We are going to use a YAML to JSON Configuration to get the experiment visit this reference

https://chaos-mesh.org/docs/simulate-pod-chaos-on-kubernetes/#create-experiments-using-yaml-configuration-files

Using the docs we can see the default YAML provided we are taking the action portion and we can customize this

This will be our jsonSpec to help and then go to target resources and select our cluster.

Second Step

Then let’s add a delay as shown you can lessen this if you’d have a specific SLI you’re trying to achieve.

In another tab Set up Chaos Mesh on AKS Cluster by logging into your cluster

We need to give our experiment permission to your AKS cluster

Navigate back to our AKS cluster IAM portion

Hit Add Role Assignment then we are going to assign Azure Kubernetes Cluster Admin Role to the experiment that we are creating

Assign to what we named the experiment

Once you review and assign and this finishes the operation let’s navigate back to Chaos Studio – > Experiments and we will see the selections below

This will prompt you the banner message you’ll see

So…. let’s wait about 10 minutes for the delay to view the results.

If we go the metrics in monitoring on the resource and add our AKS cluster with the “restartingContainerCount(preview)” we can see our experiment actions.

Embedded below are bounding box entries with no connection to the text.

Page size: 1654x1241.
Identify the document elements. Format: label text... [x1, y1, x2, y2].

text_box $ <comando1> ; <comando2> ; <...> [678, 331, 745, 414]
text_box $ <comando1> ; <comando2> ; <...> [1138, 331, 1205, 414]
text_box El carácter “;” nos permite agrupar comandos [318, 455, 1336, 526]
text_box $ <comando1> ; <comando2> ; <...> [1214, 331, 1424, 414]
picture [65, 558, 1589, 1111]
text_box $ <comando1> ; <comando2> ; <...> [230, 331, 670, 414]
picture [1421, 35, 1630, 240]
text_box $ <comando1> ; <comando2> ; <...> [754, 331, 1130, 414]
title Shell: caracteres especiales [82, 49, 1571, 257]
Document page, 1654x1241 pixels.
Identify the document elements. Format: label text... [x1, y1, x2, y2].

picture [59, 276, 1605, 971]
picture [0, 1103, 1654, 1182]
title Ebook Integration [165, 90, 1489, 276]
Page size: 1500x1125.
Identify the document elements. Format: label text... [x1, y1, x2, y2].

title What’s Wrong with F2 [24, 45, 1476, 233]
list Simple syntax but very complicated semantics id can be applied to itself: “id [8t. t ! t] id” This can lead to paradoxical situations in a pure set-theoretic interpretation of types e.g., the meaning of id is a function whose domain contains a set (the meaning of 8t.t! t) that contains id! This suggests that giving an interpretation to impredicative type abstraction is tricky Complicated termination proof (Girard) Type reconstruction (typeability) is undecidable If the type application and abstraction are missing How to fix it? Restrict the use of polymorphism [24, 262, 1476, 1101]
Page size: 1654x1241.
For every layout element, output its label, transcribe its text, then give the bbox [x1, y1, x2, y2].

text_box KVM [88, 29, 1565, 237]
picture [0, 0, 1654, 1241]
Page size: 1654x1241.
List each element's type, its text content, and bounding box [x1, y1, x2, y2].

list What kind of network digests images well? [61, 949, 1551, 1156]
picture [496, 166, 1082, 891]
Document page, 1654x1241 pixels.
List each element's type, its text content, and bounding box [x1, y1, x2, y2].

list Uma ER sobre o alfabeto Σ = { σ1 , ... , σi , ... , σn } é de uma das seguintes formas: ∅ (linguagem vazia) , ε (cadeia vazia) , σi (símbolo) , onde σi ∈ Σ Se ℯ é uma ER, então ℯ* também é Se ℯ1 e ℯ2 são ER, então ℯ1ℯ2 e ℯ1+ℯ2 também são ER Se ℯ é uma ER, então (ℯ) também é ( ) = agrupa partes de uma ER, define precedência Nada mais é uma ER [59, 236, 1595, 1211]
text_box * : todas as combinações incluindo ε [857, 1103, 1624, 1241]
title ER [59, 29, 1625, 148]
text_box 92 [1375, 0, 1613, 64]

We are looking at Active Pod Count

We then look at the impacts of the experiment by drilling down on the number of pods in ready state through the period of time

Lowest point is 27 and we only start to recover to 30 from that shortly after so we can start to see how we are self-healing

For adding the Chaos Mesh on the node directly follow the steps below

If you want to the add the Chaos Mesh via helm on the cluster management plane grab your aks credentials.

Run the following code

helm repo add chaos-mesh https://charts.chaos-mesh.org
helm repo update
kubectl create ns chaos-testing
helm install chaos-mesh chaos-mesh/chaos-mesh --namespace=chaos-testing --set chaosDaemon.runtime=containerd --set chaosDaemon.socketPath=/run/containerd/containerd.sock
kubectl get po -n chaos-testing

Verify this is running in our namespace.

Benefits of Stress Testing Your Application with Azure Chaos Studio.

One of the main benefits of using Azure Chaos Studio to stress test your application is that it can help you identify potential vulnerabilities in your code. By running your application under intense load, you can see how it responds and identify any areas where it breaks down. This information can be used to improve the overall stability of your application.

Determining Application Resilience.

Another benefit of stress testing with Azure Chaos Studio is that it can help you determine the resilience of your application. By subjecting your application to extreme conditions, you can see how well it holds up and identify any areas where it needs improvement. This information can be used to make your application more resilient in the face of future challenges.

Improving Overall Performance.

Finally, stress testing with Azure Chaos Studio can also help you improve the overall performance of your application. By identifying bottlenecks and other issues, you can make changes to improve efficiency and speed up your application. This can result in a better user experience for those who use your software.

When this tool came out initially I was actually surprised because it was the first I heard of the concept in a hosted form at least from a cloud service provider at the time.

Conclusion

As we’ve seen, Azure Chaos Studio is a powerful tool that can help you stress test your application on Azure. By running stress tests and analyzing the results, you can identify potential vulnerabilities, determine resilience, and improve performance. So if you’re looking to get the most out of your application on Azure, don’t hesitate to give Azure Chaos Studio a try. As a first-party native and you could use as you need Azure monitor is pretty robust but like anything measure cost of the service as you adopt.